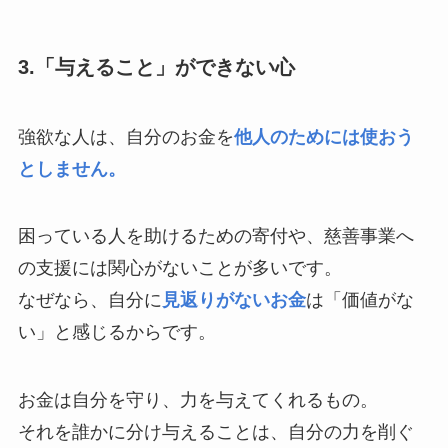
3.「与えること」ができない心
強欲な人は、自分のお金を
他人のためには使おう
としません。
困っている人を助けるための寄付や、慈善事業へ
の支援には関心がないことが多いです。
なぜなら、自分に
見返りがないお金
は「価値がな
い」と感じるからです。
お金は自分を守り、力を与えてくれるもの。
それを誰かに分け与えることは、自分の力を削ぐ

* * *

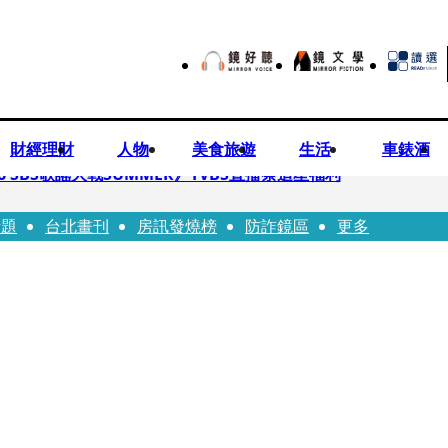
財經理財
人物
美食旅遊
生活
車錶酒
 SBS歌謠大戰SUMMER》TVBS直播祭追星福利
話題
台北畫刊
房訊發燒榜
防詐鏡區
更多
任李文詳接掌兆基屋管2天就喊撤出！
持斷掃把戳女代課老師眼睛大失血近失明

→ **WHAT YOU SHOULD DO**
Return, unchanged and character for character, everything from the line containing "3.「与えること」ができない心" down to the line containing "それを誰かに分け与えることは、自分の力を削ぐ", with both of those lines included.

→ **OUTPUT OF THE TASK**
3.「与えること」ができない心
強欲な人は、自分のお金を
他人のためには使おう
としません。
困っている人を助けるための寄付や、慈善事業へ
の支援には関心がないことが多いです。
なぜなら、自分に
見返りがないお金
は「価値がな
い」と感じるからです。
お金は自分を守り、力を与えてくれるもの。
それを誰かに分け与えることは、自分の力を削ぐ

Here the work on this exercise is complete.